Entertainment

Even 'The Flash' Wants to Know if Luke Is Evil in 'The Force Awakens'

The mid-season finale of 'The Flash' peeks at a villainous Mark Hamill we may or may not see in 'Star Wars' next week.

The CW Networks

The Flash mid-season finale, an overall underwhelming but sentimental hour of superhero television, inadvertently capitalized on the popular fan theory that Luke Skywalker has gone to the Dark Side in The Force Awakens.

In “Running to Stand Still,” Star Wars star Mark Hamill reprises his role as the supervillain Trickster who participates in a legit fucked-up plan with Weather Wizard (a returning Liam McIntyre) to blow up children and families on Christmas. Do you hear what I hear? You mean urban terrorism?

The dominating theme in “Running to Stand Still” is the protection of children — appropriate for a Christmas episode — and the severity of failing to uphold that responsibility. We shouldn’t coddle them lest we want them rotten (there’s a grossly hilarious moment when a kid tells Trickster disguised as Santa he wants “an iPhone, an iPad, and an iTouch”), but The Flash argues good parents should see their children grow. Jesse L. Martin puts on a rich, heartbreaking performance as Joe West after Iris revealed he has a son, Wally (destined to become a speedster himself). “Who taught him to be a man?” he says to Barry in tears, feeling regretful he failed as a parent. Elsewhere Barry’s girlfriend Patty Spivot’s heart has gone black with revenge when she sees an opportunity to kill her father’s murderer, Weather Wizard. It takes The Flash to convince her that what she wants is never the answer.

Even Harrison Wells (of Earth-2) gets his part. Grant Gustin also lends gravity as Barry, delivering a quiet soliloquy where he finally forgives Wells for murdering his mother. He’ll regret that: Wells’ daughter is still a prisoner of Zoom, and as a Christmas “gift” Zoom will let her go if Wells hands over Flash on a silver platter. Wells ends 2015 with a hesitant, but resounding “Yes.”

The Trickster laughs at all of this. While Hamill in The Flash comes off like a cover band version of his iconic Joker from Batman: The Animated Series, the ploy crafted by him and Weather Wizard to massacre Central City’s children is something even Gotham’s clown prince could never fathom (though that’s likely due to daytime censors).

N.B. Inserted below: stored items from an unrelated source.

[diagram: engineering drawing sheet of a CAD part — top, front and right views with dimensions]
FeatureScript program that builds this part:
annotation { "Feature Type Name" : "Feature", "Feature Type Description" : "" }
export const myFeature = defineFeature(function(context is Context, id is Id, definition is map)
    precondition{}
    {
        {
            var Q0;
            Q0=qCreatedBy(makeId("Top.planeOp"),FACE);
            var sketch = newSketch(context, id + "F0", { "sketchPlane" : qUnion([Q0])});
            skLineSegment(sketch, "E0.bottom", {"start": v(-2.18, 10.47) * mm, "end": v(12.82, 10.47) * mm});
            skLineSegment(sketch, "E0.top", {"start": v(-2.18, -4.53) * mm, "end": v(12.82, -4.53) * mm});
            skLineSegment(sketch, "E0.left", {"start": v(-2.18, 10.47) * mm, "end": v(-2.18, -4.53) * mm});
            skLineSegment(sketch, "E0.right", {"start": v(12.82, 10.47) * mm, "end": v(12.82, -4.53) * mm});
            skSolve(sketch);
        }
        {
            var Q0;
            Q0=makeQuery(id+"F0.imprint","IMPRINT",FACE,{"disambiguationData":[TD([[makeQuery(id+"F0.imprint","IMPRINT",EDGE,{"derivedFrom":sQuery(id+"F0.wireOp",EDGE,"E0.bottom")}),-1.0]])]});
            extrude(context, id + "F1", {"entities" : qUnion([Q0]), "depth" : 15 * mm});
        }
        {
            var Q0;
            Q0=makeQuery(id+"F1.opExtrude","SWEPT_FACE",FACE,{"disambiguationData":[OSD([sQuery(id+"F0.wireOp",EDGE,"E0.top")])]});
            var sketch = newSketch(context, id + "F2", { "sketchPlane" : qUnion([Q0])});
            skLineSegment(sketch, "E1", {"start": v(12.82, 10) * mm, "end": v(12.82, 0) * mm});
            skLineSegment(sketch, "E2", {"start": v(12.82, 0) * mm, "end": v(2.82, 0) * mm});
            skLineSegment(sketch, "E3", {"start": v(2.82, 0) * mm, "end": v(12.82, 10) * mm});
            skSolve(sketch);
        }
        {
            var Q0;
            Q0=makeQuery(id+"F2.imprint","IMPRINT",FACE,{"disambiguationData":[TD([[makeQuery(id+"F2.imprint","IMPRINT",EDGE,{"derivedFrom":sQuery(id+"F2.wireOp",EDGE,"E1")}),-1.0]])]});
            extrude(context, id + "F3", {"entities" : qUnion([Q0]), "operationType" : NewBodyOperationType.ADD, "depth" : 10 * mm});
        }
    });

The severity of Trickster’s plan put him way above other baddies like Grodd and Captain Cold — the latter cementing his path to Legends of Tomorrow by alerting Barry — and just a few notches above greedy big pharma CEOs and fear-mongering Presidential candidates on the totem pole of evil. While the episode’s climax ends limp, The Flash should consider Trickster a bigger threat than he poses if he’s willing to, again, kill children. And that puts him rather close in spirit to a particular totalitarian regime from a galaxy far, far away.

Is Luke evil in The Force Awakens? I doubt it. It’d be an amazing twist to subvert over 30 years’ worth of mythology, but without any context I fear it could be empty, a left-field throw whose sole function is to shock. But should the theory pan out to be true, at least we who watched The Flash will have our mouths less agape in the movie theater.